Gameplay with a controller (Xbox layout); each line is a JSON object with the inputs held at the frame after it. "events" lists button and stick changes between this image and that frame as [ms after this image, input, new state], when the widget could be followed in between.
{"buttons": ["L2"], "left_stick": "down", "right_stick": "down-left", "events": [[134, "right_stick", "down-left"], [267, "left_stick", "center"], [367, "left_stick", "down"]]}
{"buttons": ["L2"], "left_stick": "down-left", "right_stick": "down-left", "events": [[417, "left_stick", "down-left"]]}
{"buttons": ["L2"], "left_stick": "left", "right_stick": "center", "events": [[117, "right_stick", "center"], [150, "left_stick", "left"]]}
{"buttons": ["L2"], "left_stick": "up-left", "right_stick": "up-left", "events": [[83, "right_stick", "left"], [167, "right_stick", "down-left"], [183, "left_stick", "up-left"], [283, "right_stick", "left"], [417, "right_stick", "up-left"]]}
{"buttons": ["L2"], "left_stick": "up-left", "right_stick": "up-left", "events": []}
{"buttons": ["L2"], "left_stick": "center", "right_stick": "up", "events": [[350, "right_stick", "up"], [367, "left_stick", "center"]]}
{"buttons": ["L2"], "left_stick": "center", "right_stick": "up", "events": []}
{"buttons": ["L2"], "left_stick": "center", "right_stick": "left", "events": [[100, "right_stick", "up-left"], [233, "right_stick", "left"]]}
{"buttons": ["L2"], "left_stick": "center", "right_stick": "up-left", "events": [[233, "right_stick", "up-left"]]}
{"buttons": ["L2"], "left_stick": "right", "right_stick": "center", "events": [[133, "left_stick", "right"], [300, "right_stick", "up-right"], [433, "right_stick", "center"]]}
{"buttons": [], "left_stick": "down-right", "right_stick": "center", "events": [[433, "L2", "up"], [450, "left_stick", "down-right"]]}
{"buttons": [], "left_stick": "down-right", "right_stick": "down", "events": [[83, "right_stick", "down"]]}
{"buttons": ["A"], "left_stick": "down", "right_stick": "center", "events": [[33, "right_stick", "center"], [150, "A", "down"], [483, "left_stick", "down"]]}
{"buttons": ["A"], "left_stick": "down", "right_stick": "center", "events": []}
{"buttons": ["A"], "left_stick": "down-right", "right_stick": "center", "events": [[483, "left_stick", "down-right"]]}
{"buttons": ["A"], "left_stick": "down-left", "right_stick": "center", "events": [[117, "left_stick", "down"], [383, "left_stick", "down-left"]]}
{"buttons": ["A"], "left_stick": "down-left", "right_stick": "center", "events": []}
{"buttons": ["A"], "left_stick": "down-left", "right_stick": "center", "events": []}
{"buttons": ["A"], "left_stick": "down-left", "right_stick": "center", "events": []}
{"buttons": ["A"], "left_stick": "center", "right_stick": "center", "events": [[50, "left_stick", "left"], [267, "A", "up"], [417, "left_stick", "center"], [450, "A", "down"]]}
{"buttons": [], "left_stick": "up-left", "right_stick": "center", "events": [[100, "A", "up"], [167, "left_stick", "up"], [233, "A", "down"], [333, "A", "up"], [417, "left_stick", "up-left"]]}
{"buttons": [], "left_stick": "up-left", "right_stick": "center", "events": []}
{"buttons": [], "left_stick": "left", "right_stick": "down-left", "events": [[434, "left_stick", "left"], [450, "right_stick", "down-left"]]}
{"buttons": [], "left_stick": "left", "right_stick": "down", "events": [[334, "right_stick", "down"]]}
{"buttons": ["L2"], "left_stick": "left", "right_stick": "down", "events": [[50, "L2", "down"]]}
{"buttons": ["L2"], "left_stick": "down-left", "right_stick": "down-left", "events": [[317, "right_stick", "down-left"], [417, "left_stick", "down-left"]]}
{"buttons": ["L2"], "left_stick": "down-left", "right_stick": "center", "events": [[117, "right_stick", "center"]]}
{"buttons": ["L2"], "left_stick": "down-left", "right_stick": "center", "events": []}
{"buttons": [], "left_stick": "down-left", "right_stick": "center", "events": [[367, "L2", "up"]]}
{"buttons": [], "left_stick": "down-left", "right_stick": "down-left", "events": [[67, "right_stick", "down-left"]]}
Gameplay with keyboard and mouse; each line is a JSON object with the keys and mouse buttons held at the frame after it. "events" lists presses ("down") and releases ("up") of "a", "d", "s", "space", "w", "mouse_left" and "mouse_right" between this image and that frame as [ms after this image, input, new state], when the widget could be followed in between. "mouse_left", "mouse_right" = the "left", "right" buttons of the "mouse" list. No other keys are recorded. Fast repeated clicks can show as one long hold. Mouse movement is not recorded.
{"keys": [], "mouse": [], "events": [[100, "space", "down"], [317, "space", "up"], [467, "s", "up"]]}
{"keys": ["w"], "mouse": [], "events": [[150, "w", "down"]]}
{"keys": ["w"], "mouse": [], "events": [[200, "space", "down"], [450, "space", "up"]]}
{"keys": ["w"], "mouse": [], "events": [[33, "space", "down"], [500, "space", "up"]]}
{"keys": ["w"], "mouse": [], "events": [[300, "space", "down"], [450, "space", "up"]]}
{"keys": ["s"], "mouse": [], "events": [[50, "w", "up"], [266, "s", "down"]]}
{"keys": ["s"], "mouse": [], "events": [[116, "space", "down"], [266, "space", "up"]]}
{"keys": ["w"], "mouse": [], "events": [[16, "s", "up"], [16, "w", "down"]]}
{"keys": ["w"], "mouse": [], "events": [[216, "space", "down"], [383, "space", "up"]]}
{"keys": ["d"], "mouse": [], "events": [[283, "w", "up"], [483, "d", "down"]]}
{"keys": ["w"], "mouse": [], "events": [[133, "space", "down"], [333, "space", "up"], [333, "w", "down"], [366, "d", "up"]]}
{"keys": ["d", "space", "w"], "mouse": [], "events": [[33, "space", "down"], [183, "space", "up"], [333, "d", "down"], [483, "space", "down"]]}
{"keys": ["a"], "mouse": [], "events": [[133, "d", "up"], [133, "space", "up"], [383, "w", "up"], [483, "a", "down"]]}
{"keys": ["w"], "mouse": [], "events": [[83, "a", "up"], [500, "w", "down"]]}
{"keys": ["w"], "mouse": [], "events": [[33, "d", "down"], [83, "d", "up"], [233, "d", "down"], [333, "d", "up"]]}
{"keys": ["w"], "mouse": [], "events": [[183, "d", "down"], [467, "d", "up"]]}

■ ■ ■

> Work instruction
Copy out the whole listing exactly as written.

> Response to this exercise
Gameplay with a controller (Xbox layout); each line is a JSON object with the inputs held at the frame after it. "events" lists button and stick changes between this image and that frame as [ms after this image, input, new state], when the widget could be followed in between.
{"buttons": ["L2"], "left_stick": "down", "right_stick": "down-left", "events": [[134, "right_stick", "down-left"], [267, "left_stick", "center"], [367, "left_stick", "down"]]}
{"buttons": ["L2"], "left_stick": "down-left", "right_stick": "down-left", "events": [[417, "left_stick", "down-left"]]}
{"buttons": ["L2"], "left_stick": "left", "right_stick": "center", "events": [[117, "right_stick", "center"], [150, "left_stick", "left"]]}
{"buttons": ["L2"], "left_stick": "up-left", "right_stick": "up-left", "events": [[83, "right_stick", "left"], [167, "right_stick", "down-left"], [183, "left_stick", "up-left"], [283, "right_stick", "left"], [417, "right_stick", "up-left"]]}
{"buttons": ["L2"], "left_stick": "up-left", "right_stick": "up-left", "events": []}
{"buttons": ["L2"], "left_stick": "center", "right_stick": "up", "events": [[350, "right_stick", "up"], [367, "left_stick", "center"]]}
{"buttons": ["L2"], "left_stick": "center", "right_stick": "up", "events": []}
{"buttons": ["L2"], "left_stick": "center", "right_stick": "left", "events": [[100, "right_stick", "up-left"], [233, "right_stick", "left"]]}
{"buttons": ["L2"], "left_stick": "center", "right_stick": "up-left", "events": [[233, "right_stick", "up-left"]]}
{"buttons": ["L2"], "left_stick": "right", "right_stick": "center", "events": [[133, "left_stick", "right"], [300, "right_stick", "up-right"], [433, "right_stick", "center"]]}
{"buttons": [], "left_stick": "down-right", "right_stick": "center", "events": [[433, "L2", "up"], [450, "left_stick", "down-right"]]}
{"buttons": [], "left_stick": "down-right", "right_stick": "down", "events": [[83, "right_stick", "down"]]}
{"buttons": ["A"], "left_stick": "down", "right_stick": "center", "events": [[33, "right_stick", "center"], [150, "A", "down"], [483, "left_stick", "down"]]}
{"buttons": ["A"], "left_stick": "down", "right_stick": "center", "events": []}
{"buttons": ["A"], "left_stick": "down-right", "right_stick": "center", "events": [[483, "left_stick", "down-right"]]}
{"buttons": ["A"], "left_stick": "down-left", "right_stick": "center", "events": [[117, "left_stick", "down"], [383, "left_stick", "down-left"]]}
{"buttons": ["A"], "left_stick": "down-left", "right_stick": "center", "events": []}
{"buttons": ["A"], "left_stick": "down-left", "right_stick": "center", "events": []}
{"buttons": ["A"], "left_stick": "down-left", "right_stick": "center", "events": []}
{"buttons": ["A"], "left_stick": "center", "right_stick": "center", "events": [[50, "left_stick", "left"], [267, "A", "up"], [417, "left_stick", "center"], [450, "A", "down"]]}
{"buttons": [], "left_stick": "up-left", "right_stick": "center", "events": [[100, "A", "up"], [167, "left_stick", "up"], [233, "A", "down"], [333, "A", "up"], [417, "left_stick", "up-left"]]}
{"buttons": [], "left_stick": "up-left", "right_stick": "center", "events": []}
{"buttons": [], "left_stick": "left", "right_stick": "down-left", "events": [[434, "left_stick", "left"], [450, "right_stick", "down-left"]]}
{"buttons": [], "left_stick": "left", "right_stick": "down", "events": [[334, "right_stick", "down"]]}
{"buttons": ["L2"], "left_stick": "left", "right_stick": "down", "events": [[50, "L2", "down"]]}
{"buttons": ["L2"], "left_stick": "down-left", "right_stick": "down-left", "events": [[317, "right_stick", "down-left"], [417, "left_stick", "down-left"]]}
{"buttons": ["L2"], "left_stick": "down-left", "right_stick": "center", "events": [[117, "right_stick", "center"]]}
{"buttons": ["L2"], "left_stick": "down-left", "right_stick": "center", "events": []}
{"buttons": [], "left_stick": "down-left", "right_stick": "center", "events": [[367, "L2", "up"]]}
{"buttons": [], "left_stick": "down-left", "right_stick": "down-left", "events": [[67, "right_stick", "down-left"]]}
Gameplay with keyboard and mouse; each line is a JSON object with the keys and mouse buttons held at the frame after it. "events" lists presses ("down") and releases ("up") of "a", "d", "s", "space", "w", "mouse_left" and "mouse_right" between this image and that frame as [ms after this image, input, new state], when the widget could be followed in between. "mouse_left", "mouse_right" = the "left", "right" buttons of the "mouse" list. No other keys are recorded. Fast repeated clicks can show as one long hold. Mouse movement is not recorded.
{"keys": [], "mouse": [], "events": [[100, "space", "down"], [317, "space", "up"], [467, "s", "up"]]}
{"keys": ["w"], "mouse": [], "events": [[150, "w", "down"]]}
{"keys": ["w"], "mouse": [], "events": [[200, "space", "down"], [450, "space", "up"]]}
{"keys": ["w"], "mouse": [], "events": [[33, "space", "down"], [500, "space", "up"]]}
{"keys": ["w"], "mouse": [], "events": [[300, "space", "down"], [450, "space", "up"]]}
{"keys": ["s"], "mouse": [], "events": [[50, "w", "up"], [266, "s", "down"]]}
{"keys": ["s"], "mouse": [], "events": [[116, "space", "down"], [266, "space", "up"]]}
{"keys": ["w"], "mouse": [], "events": [[16, "s", "up"], [16, "w", "down"]]}
{"keys": ["w"], "mouse": [], "events": [[216, "space", "down"], [383, "space", "up"]]}
{"keys": ["d"], "mouse": [], "events": [[283, "w", "up"], [483, "d", "down"]]}
{"keys": ["w"], "mouse": [], "events": [[133, "space", "down"], [333, "space", "up"], [333, "w", "down"], [366, "d", "up"]]}
{"keys": ["d", "space", "w"], "mouse": [], "events": [[33, "space", "down"], [183, "space", "up"], [333, "d", "down"], [483, "space", "down"]]}
{"keys": ["a"], "mouse": [], "events": [[133, "d", "up"], [133, "space", "up"], [383, "w", "up"], [483, "a", "down"]]}
{"keys": ["w"], "mouse": [], "events": [[83, "a", "up"], [500, "w", "down"]]}
{"keys": ["w"], "mouse": [], "events": [[33, "d", "down"], [83, "d", "up"], [233, "d", "down"], [333, "d", "up"]]}
{"keys": ["w"], "mouse": [], "events": [[183, "d", "down"], [467, "d", "up"]]}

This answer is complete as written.